- **Supplied text**
....
Israel’s West Bank Grab

American Jews must let Israel’s leaders know of our discomfort with their diplomatic arrogance.

Gary Rosenblatt is The NY Jewish Week's editor at large.

Did you, like me and many other supporters of Israel, cringe on reading the other day that the Jerusalem government had laid claim to nearly 1,000 acres of land in the West Bank, presumably for settlement expansion?

It seemed like the timing couldn’t be worse. After seven weeks of war against Hamas, with many hundreds of civilian deaths in Gaza and relentless international criticism of Jerusalem for alleged disproportionate use of military might, the expansion announcement had a tone-deaf quality to it. As in, what were they thinking?

Surely Prime Minister Netanyahu remembers the outcry and fallout over the Israeli announcement of new settlements during Vice President Biden’s 2010 visit to Israel.

Wasn’t the Netanyahu government aware that once again the world reaction would be condemnation for driving another nail into the fading prospect of a peace deal with the Palestinians?

In response, last week the U.S. called on Israel to reverse the decision, and a State Department official described the move as “counterproductive to Israel’s stated goal of a negotiated two-state solution.”

Given the high level of tension between Washington and Jerusalem resulting from the failure of the Kerry peace effort and the devastation of Gaza in the Hamas fighting, the Israeli announcement this week could well be viewed as a poke in the eye of the Obama administration. As if to say, “We’ll do what’s best for us, thank you.”

The problem, of course, is that the administration may reply in kind to Israel, which is so dependent on the U.S. for financial, diplomatic and military support.

Is the Netanyahu coalition prepared to jeopardize Israel’s relationship with America, its closest and in many ways only major ally in the UN and beyond?

On the micro level, defenders of Israel could note that the 1,000 acres in question, which now has been declared “state land” rather than privately owned Palestinian land, is part of the Etzion bloc. It would remain inside Israel after the kind of land swap expected in any permanent peace pact.

But the takeaway from this latest diplomatic flare-up is that to Israeli leaders, the land status issue, like every issue, is local. And political. No doubt last week’s announcement about the Etzion-area land was based on a decision Netanyahu made, part of a political calculation to ensure the continuation of his coalition.

Ironically, although the prime minister is viewed on the international level as an ideological hawk, in practice, and particularly within his coalition, he is a centrist, seeking to balance more dovish members like Finance Minister Yair Lapid and Justice Minister Tzipi Livni with more right-wing figures like Foreign Minister Avigdor Lieberman and Trade and Religious Affairs Minister Naftali Bennett. It is Lieberman and Bennett who pushed hard for a deeper and longer ground invasion of Gaza to root out Hamas. So it is reasonable to assume that the price Netanyahu paid for the cease-fire agreement with Hamas was a public sign of support for the settlement communities in the West Bank — like announcing the Etzion expansion. It showed support for the Jewish communities in the West Bank and was a reprimand to the Palestinian Authority after its president, Mahmoud Abbas, has sought alternative approaches to statehood rather than directly negotiate with Israel.
....
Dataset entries
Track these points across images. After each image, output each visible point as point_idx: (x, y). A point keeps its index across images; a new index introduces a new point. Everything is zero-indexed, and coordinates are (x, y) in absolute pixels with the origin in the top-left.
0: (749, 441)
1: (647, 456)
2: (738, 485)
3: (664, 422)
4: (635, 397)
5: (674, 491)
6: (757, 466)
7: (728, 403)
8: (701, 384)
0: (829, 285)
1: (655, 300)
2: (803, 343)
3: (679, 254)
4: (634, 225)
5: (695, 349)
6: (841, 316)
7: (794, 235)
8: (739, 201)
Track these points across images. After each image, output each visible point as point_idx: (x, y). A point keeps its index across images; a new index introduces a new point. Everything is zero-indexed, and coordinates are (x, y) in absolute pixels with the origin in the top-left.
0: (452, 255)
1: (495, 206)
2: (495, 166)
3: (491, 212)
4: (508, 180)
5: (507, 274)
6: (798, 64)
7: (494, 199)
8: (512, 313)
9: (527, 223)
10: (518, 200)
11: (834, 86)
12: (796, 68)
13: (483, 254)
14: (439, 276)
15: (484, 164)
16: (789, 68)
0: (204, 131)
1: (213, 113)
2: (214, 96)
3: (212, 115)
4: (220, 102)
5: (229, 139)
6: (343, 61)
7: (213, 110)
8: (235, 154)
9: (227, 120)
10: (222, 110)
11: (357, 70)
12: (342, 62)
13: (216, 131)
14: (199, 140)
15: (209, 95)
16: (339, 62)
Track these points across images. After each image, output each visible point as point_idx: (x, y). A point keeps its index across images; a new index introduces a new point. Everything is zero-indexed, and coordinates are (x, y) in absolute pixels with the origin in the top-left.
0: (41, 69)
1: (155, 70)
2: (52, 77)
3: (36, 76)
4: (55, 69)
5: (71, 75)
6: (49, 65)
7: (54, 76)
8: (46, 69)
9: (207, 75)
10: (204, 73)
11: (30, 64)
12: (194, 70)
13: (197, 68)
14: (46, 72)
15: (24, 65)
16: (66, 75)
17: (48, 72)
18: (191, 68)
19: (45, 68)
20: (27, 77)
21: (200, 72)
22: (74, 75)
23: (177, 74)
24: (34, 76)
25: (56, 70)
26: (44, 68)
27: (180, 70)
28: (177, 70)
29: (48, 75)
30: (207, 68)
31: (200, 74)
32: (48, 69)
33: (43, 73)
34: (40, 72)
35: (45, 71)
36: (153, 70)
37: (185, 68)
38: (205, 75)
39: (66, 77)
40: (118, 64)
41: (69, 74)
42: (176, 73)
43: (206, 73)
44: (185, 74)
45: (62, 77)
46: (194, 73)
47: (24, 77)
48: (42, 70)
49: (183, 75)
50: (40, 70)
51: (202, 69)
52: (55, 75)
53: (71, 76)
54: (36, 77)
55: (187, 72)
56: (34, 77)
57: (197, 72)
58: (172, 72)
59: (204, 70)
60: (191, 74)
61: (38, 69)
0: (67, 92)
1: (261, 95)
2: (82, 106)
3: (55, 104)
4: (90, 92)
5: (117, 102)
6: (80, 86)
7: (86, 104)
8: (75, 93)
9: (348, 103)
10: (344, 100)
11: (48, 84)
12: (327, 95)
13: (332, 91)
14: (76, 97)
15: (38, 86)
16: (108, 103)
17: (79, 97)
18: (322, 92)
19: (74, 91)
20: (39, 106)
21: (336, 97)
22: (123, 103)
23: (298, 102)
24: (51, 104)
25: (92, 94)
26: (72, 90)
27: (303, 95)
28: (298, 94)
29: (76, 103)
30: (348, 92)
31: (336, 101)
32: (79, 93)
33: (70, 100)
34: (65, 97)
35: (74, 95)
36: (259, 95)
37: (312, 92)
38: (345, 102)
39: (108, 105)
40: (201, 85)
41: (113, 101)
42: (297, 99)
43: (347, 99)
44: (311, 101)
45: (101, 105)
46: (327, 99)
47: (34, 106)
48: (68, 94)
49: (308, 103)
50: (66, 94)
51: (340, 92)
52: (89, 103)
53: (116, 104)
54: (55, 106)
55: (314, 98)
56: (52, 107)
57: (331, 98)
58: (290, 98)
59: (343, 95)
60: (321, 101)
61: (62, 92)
....
- **Problem 1**
In the West Bank opinion piece, how much land did the Jerusalem government lay claim to?
- **Problem 2**
Write out the dataset entries from their first line through the line containing "2: (803, 343)".

- **Exercise result 1**
Nearly 1,000 acres.

- **Exercise result 2**
Track these points across images. After each image, output each visible point as point_idx: (x, y). A point keeps its index across images; a new index introduces a new point. Everything is zero-indexed, and coordinates are (x, y) in absolute pixels with the origin in the top-left.
0: (749, 441)
1: (647, 456)
2: (738, 485)
3: (664, 422)
4: (635, 397)
5: (674, 491)
6: (757, 466)
7: (728, 403)
8: (701, 384)
0: (829, 285)
1: (655, 300)
2: (803, 343)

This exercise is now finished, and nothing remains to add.